QUOTED PASSAGE section start

Quantification of Folded and Misfolded Proinsulin Forms Using Nonreducing SDS-PAGE and Proinsulin-Specific Immunoblotting.

Abstract

We have observed that some proinsulin molecules in pancreatic islets and beta cell lines have incomplete or improper intramolecular disulfide bonds. These misfolded monomers can form intermolecular disulfide-linked complexes. Accurately quantifying the fraction of proinsulin molecules contained in these complexes is challenging. By proinsulin immunoblotting after nonreducing SDS-PAGE, the signal for disulfide-linked complexes can exceed the total proinsulin signal detected after reducing SDS-PAGE (i.e., overestimating the abundance of misfolded species due to antibody affinity differences). However, after modification of the SDS-PAGE and electrotransfer protocol, we have been able to more accurately estimate the fraction of proinsulin monomers folded to the native state, as well as misfolded proinsulin monomers and disulfide-linked complexes. Our improved technique offers the ability to obtain a more precise assessment of proinsulin misfolding under different environmental conditions in beta cells and normal islets and in diabetes. Key features • The protocol introduces a modification of a technique that enables clear separation and accurate quantification of native and non-native proinsulin monomers and aberrant disulfide-linked oligomers. • The protocol requires modifications to the standard SDS-PAGE and electrotransfer protocol to address quantitation inaccuracies that result from variations in antibody affinity. • Side-by-side comparison demonstrates that the standard immunoblotting method underestimates proinsulin monomers and overestimates the abundance of proinsulin disulfide-linked complexes. • This method is applicable to the study of recombinant proinsulin in heterologous cells, pancreatic β-cell lines, rodent or human pancreatic islets, and human iPSCs.

QUOTED PASSAGE section end
PROVIDED MATERIAL section start

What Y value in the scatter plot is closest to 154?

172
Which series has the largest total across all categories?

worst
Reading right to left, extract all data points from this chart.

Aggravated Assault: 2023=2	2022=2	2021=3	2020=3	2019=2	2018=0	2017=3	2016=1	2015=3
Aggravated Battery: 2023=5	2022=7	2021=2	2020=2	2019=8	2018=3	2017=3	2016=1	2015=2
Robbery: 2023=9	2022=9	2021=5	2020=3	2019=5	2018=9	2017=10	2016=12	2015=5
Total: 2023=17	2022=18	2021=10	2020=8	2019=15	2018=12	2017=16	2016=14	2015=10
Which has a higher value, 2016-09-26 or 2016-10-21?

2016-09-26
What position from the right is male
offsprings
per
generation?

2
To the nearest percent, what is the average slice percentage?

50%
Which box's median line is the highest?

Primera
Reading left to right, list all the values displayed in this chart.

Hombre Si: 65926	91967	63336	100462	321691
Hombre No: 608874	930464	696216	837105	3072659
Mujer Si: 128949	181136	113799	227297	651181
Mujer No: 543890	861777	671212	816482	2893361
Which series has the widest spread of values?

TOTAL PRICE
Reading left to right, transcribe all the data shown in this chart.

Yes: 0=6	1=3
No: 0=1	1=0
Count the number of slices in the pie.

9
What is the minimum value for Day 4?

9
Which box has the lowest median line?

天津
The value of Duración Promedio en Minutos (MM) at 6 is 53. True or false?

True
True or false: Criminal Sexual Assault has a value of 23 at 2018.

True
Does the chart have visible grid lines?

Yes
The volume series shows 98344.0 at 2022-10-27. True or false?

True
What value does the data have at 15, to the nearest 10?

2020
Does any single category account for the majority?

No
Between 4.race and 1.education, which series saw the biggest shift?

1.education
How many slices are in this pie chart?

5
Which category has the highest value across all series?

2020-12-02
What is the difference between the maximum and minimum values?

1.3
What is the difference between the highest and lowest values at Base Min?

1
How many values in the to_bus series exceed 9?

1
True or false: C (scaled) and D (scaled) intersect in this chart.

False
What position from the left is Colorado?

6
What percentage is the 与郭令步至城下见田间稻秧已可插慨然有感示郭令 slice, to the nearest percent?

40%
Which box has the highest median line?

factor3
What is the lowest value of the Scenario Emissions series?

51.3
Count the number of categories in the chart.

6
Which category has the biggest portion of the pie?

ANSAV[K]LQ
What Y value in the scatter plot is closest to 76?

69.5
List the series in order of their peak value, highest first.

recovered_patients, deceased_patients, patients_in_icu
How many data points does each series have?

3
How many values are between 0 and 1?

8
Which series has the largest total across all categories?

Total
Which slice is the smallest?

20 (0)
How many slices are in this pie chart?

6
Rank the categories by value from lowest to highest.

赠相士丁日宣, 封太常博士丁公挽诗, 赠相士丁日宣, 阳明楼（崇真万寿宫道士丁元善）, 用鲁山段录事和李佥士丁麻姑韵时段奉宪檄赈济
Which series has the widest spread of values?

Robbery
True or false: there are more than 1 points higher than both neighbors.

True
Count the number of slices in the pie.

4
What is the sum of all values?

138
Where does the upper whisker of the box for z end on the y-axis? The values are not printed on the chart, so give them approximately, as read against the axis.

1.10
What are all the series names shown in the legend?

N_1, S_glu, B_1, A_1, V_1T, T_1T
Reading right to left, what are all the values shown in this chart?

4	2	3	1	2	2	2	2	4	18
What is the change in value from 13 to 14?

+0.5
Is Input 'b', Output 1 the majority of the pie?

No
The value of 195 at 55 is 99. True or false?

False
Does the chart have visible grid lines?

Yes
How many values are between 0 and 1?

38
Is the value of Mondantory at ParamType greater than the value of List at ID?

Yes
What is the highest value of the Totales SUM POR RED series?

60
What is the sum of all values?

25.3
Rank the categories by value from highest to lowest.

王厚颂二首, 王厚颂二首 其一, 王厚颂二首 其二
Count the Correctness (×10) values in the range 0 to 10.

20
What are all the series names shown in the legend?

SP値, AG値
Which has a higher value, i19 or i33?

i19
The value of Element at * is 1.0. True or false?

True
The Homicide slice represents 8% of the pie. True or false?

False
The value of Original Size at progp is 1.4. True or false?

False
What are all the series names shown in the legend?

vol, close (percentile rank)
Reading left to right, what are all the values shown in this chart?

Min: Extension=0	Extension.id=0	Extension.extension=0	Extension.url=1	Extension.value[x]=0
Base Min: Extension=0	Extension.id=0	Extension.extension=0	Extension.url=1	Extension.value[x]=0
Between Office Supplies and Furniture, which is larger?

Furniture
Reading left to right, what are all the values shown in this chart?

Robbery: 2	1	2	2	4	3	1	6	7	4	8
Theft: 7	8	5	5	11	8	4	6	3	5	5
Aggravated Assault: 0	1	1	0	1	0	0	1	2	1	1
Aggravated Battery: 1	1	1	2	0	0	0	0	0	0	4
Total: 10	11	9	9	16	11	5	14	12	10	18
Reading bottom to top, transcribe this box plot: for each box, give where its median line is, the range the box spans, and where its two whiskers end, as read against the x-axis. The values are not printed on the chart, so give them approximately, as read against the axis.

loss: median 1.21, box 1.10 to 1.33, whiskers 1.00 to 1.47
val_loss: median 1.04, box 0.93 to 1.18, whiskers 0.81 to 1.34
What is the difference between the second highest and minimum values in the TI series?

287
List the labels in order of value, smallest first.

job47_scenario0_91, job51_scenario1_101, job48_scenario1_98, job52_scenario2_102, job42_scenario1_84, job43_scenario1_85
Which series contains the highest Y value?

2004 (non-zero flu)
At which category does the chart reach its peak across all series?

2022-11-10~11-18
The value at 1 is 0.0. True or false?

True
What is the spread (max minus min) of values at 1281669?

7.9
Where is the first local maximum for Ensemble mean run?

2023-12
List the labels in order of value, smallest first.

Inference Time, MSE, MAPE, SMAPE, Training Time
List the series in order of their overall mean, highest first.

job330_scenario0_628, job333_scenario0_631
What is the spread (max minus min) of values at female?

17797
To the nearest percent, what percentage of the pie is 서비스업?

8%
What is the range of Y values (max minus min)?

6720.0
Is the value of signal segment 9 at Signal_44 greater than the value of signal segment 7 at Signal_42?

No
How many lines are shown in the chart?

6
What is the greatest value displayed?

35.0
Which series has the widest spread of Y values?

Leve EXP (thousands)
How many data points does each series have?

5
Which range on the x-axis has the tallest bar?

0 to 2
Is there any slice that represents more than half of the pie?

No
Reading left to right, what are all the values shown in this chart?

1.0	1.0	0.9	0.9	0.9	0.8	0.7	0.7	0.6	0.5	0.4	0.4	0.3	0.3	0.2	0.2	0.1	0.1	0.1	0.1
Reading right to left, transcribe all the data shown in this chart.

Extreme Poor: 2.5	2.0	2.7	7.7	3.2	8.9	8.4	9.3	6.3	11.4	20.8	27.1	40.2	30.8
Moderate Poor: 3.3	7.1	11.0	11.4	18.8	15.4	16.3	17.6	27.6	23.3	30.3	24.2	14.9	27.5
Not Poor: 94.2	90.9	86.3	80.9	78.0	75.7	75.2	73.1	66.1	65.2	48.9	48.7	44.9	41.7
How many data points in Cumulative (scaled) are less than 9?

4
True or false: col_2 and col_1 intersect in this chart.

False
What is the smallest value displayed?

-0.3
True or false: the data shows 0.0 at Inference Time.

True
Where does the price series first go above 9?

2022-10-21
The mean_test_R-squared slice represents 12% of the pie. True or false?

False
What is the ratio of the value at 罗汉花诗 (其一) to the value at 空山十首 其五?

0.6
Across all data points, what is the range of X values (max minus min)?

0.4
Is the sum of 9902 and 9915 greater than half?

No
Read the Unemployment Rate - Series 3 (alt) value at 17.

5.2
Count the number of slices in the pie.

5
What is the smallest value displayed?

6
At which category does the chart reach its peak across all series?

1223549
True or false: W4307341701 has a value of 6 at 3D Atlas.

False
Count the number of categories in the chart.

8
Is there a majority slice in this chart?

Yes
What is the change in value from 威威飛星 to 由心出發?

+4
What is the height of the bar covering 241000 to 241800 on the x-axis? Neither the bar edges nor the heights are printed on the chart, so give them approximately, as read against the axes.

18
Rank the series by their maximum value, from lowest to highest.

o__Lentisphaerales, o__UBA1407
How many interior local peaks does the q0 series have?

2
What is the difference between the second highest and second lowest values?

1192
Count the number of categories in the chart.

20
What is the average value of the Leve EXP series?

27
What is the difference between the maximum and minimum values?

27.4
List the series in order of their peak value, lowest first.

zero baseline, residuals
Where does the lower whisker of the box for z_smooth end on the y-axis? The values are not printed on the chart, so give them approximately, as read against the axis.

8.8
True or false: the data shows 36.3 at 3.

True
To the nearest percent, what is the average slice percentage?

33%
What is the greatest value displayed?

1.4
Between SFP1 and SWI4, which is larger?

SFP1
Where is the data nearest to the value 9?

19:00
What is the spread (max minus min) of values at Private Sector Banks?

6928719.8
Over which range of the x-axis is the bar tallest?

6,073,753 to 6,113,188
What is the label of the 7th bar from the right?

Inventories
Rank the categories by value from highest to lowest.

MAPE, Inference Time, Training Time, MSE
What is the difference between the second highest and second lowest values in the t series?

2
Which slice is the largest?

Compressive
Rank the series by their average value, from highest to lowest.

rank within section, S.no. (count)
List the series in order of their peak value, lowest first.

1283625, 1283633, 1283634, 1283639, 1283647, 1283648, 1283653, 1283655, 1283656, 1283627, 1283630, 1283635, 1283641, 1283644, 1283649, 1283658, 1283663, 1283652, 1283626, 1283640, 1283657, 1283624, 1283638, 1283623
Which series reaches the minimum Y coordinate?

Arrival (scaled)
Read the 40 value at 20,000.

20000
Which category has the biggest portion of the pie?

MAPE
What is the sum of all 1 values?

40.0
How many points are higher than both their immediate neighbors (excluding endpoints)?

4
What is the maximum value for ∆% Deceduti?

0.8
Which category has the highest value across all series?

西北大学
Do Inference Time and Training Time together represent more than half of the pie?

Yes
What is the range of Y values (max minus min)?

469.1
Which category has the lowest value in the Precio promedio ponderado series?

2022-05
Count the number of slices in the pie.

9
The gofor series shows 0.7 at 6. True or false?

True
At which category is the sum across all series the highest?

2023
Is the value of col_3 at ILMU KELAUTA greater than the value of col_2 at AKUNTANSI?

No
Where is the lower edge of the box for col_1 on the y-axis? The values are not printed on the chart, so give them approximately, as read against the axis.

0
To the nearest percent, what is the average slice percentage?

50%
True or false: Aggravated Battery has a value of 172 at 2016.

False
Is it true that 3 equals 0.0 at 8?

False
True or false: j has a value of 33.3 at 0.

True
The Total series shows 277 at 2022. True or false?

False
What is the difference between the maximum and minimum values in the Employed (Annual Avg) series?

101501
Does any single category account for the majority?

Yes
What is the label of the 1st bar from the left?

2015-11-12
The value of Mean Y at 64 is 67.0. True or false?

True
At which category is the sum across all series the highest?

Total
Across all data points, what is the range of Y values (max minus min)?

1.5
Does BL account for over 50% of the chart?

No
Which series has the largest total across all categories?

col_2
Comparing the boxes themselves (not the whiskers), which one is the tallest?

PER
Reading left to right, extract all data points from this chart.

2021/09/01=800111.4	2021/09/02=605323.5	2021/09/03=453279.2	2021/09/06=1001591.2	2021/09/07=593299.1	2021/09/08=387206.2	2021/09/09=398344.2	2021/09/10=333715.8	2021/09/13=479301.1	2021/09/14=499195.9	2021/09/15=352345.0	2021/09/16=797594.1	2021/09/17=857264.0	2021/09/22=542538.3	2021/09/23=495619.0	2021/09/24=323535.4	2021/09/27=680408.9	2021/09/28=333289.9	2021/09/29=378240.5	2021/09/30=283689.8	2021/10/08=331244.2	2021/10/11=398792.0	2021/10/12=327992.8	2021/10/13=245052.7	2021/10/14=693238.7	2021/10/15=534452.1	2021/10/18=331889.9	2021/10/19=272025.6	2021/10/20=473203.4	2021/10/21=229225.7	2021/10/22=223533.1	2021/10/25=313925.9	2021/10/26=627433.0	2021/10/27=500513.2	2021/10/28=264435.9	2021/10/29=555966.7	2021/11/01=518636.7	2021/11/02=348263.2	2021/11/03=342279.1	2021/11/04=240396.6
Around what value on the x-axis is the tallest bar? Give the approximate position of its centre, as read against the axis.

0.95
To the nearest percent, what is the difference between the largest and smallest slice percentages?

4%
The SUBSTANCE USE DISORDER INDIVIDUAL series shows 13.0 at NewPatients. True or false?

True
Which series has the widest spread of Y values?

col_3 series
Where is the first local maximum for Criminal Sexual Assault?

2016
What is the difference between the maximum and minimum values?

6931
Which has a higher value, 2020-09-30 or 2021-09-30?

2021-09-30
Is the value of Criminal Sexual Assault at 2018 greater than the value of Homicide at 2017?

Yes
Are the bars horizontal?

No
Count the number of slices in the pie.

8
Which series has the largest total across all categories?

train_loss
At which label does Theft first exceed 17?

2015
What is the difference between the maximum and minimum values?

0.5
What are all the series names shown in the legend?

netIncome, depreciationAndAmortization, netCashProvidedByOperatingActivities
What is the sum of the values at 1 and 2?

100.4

PROVIDED MATERIAL section end

Translate this sentence from the proinsulin abstract into Spanish: "These misfolded monomers can form intermolecular disulfide-linked complexes."

- [RESULT FOR THIS TASK]: Estos monómeros mal plegados pueden formar complejos intermoleculares unidos por enlaces disulfuro.